Haplotype-resolved assemblies ("haplotype-resolved-assemblies.tar.gz"), the variant callset and pangenome graph ("callset-and.graph.tar.gz") produced from these assemblies, callsets and graphs used for the "leave-one-out" evaluation ("leave-one-out.tar.gz"), and PanGenie genotypes ("cohort-genotypes.tar.gz") for 300 samples (consisting of 100 trios) selected from the 1000 Genome samples.

Abstract:

Typical analysis workflows map reads to a reference genome in order to genotype genetic variants. Generating such alignments introduces reference biases and comes with substantial computational burden.
In contrast, recent k-mer based genotypers are fast, but struggle in repetitive or duplicated genomic regions.
We propose a novel algorithm, PanGenie, that leverages a haplotype-resolved pangenome reference in conjunction with k-mer counts from short-read sequencing data to genotype a wide spectrum of genetic variation - a process we refer to as genome inference.

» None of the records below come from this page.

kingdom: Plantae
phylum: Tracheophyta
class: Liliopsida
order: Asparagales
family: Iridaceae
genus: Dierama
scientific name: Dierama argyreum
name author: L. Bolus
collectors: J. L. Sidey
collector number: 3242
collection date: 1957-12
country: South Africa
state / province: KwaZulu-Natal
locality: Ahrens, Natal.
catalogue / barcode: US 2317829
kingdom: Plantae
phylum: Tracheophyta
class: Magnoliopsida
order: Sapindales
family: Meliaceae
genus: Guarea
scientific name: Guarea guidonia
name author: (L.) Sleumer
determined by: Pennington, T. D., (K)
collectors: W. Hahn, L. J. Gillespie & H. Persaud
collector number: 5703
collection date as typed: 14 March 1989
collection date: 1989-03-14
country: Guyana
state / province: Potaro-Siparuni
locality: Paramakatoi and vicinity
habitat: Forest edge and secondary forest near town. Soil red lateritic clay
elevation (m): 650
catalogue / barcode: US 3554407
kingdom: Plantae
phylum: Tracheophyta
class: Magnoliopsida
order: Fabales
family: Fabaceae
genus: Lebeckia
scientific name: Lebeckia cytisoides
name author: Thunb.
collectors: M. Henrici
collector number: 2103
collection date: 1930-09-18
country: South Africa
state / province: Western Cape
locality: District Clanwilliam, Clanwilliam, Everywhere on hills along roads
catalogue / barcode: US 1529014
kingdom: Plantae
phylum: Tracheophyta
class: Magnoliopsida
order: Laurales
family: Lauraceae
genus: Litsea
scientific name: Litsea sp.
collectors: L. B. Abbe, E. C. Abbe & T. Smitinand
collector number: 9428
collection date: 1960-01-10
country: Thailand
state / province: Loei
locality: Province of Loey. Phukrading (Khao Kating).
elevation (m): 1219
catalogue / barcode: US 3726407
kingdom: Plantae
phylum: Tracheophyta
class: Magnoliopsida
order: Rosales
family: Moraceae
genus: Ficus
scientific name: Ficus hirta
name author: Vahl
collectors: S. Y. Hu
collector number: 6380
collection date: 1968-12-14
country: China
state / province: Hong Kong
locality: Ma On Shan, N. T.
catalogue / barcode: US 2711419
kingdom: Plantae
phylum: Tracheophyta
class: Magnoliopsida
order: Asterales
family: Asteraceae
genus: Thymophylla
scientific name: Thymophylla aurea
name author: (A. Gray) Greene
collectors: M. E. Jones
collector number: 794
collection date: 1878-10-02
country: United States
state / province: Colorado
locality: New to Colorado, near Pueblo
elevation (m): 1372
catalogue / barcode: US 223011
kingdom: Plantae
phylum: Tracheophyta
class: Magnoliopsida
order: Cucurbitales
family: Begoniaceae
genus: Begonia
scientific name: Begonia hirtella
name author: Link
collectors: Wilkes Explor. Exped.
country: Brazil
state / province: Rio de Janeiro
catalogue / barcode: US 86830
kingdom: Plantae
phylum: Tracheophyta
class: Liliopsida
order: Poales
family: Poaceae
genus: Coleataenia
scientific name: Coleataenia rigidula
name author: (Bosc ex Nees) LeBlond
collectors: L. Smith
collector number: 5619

Compared to mapping-based approaches, PanGenie is more than 4x faster at 30x coverage and reaches significantly better genotype concordances for almost all variant types and coverages tested. Improvements are especially pronounced for large insertions (>=50bp) and variants in repetitive regions, enabling the inclusion of these classes of variants in genome-wide association studies. PanGenie efficiently leverages the increasing amount of haplotype-resolved assemblies to unravel the functional impact of previously inaccessible variants while being scalable to thousands of genotyped samples.